Audit events are queryable via GET /audit with the audit:read scope. Events are retained for 7 years and include a HMAC-SHA256 mac field for tamper-evidence.


Limitations and open questions

  • Model provider data handling: no confirmed zero-retention or no-training provisions with model providers. This is the most significant open question for organisations handling sensitive data.
  • DLP skill coverage: gateway DLP policies apply to MCP tool calls; direct skill call coverage is unconfirmed.
  • platform key management key ownership: whether CMK (customer-managed) keys are available or whether platform-managed keys are used is unconfirmed.
  • Data residency: region for platform database, the identity service, and the secrets vault resources is unconfirmed beyond the object storage primary bucket in the EU region.
  • GDPR DPA: Article 28 DPA availability is unconfirmed.
  • Operational data retention scope: the precise record types governed by dataRetentionDays are unconfirmed.

FAQ

Where are credentials stored?

All credentials — connection OAuth tokens, API keys, service account keys, and agent model API keys — are stored exclusively in the secrets vault with at-rest encryption. They are never returned in API responses for connections, agents, or workspace settings.

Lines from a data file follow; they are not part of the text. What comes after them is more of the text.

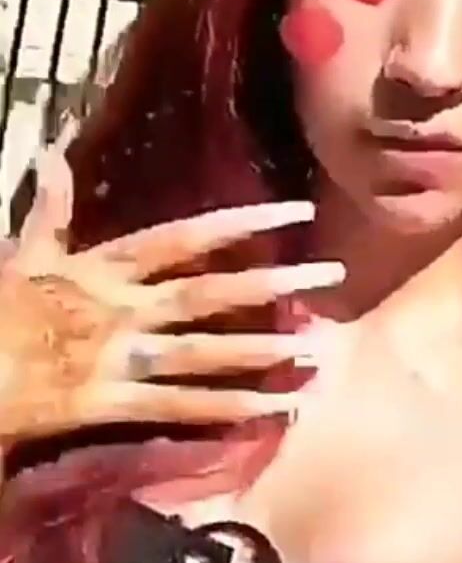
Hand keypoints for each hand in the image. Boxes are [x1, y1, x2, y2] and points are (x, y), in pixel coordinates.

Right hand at [0, 122, 340, 450]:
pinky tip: (271, 409)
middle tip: (329, 276)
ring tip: (315, 349)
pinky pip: (179, 407)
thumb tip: (52, 153)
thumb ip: (52, 209)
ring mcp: (121, 357)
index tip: (295, 212)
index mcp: (107, 268)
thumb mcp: (25, 253)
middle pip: (210, 292)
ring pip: (204, 352)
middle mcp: (125, 309)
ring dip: (261, 350)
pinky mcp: (113, 403)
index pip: (186, 238)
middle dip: (271, 283)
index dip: (242, 223)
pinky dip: (225, 407)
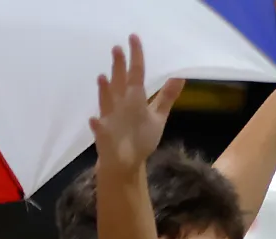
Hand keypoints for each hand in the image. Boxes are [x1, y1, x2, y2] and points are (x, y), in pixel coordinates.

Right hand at [90, 35, 183, 173]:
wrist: (125, 164)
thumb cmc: (141, 138)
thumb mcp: (157, 116)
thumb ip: (166, 97)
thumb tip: (181, 76)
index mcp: (134, 98)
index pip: (136, 74)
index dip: (136, 57)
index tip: (134, 38)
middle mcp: (121, 105)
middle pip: (120, 83)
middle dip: (118, 68)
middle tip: (117, 48)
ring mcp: (110, 119)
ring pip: (106, 101)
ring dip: (104, 91)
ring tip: (103, 77)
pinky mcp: (103, 136)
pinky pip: (98, 128)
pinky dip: (96, 124)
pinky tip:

What data is sent to AI model providers?

When an agent step executes, the agent's system prompt, workflow context, tool descriptions, agent memory values, and tool call results are sent to the configured model provider. Whether provider agreements include zero-retention or no-training provisions is not confirmed — this must be verified before deploying agents that process sensitive data.

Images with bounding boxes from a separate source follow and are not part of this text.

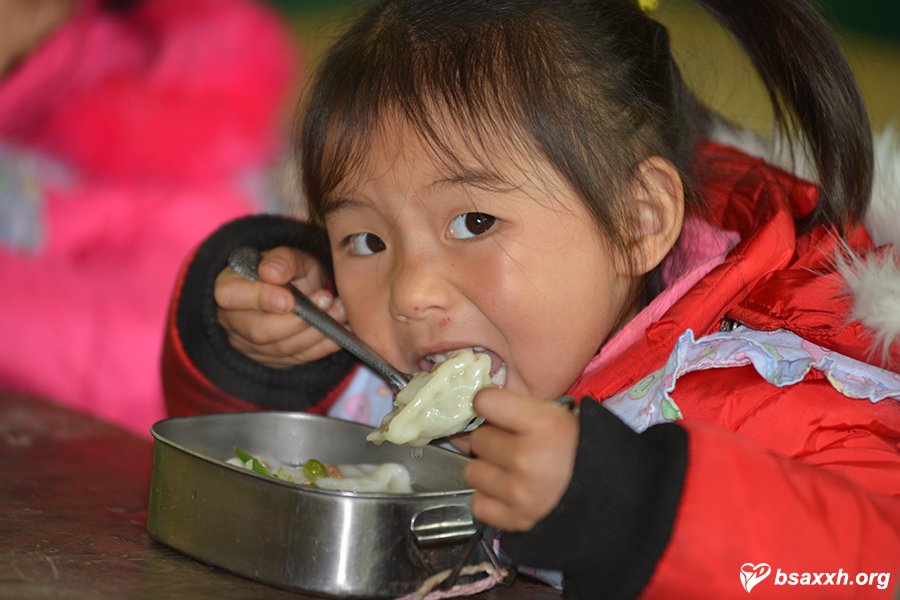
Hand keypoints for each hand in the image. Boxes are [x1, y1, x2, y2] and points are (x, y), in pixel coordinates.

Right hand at [214, 246, 345, 367]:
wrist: (300, 289)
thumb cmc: (289, 270)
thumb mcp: (289, 256)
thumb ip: (282, 260)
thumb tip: (271, 273)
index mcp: (228, 288)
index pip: (232, 297)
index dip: (260, 299)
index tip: (290, 298)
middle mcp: (233, 321)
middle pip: (259, 331)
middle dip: (298, 320)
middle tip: (327, 301)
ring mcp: (251, 345)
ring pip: (282, 348)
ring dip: (315, 332)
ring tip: (339, 311)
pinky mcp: (273, 360)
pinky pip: (298, 359)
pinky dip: (323, 346)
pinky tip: (341, 332)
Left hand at [464, 388, 578, 531]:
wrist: (607, 496)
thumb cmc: (578, 450)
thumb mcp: (557, 415)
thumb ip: (517, 408)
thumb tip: (474, 408)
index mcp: (544, 424)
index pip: (485, 402)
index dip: (488, 404)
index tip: (495, 411)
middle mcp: (528, 458)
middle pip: (478, 439)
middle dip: (491, 441)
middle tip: (511, 445)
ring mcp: (520, 492)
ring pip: (472, 472)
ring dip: (487, 471)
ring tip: (509, 471)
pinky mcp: (516, 520)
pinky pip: (478, 503)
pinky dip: (489, 500)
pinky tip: (507, 494)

How long is data retained?

Audit events are retained for 7 years via a platform database TTL on every record. Operational data (runs, steps) is governed by the workspace `dataRetentionDays` setting. The precise scope and floor of that setting requires product confirmation.

Can a member's personal data be erased?

Yes. `POST /workspace/members/{userId}/erase` (admin only) removes the member and nulls the PersonID field on their historical audit events. The audit event records themselves are preserved. Erasure of personal data in run inputs, agent memory, and workflow context is not confirmed and requires product clarification.

Does DLP apply to all agent tool calls?

DLP gateway policies are confirmed to apply to MCP server tool calls routed through the MCP Gateway. Whether the same policies apply to direct skill call inputs and outputs is not confirmed. If full tool call coverage is required, confirm with the ProvenanceOne team before relying solely on gateway policies.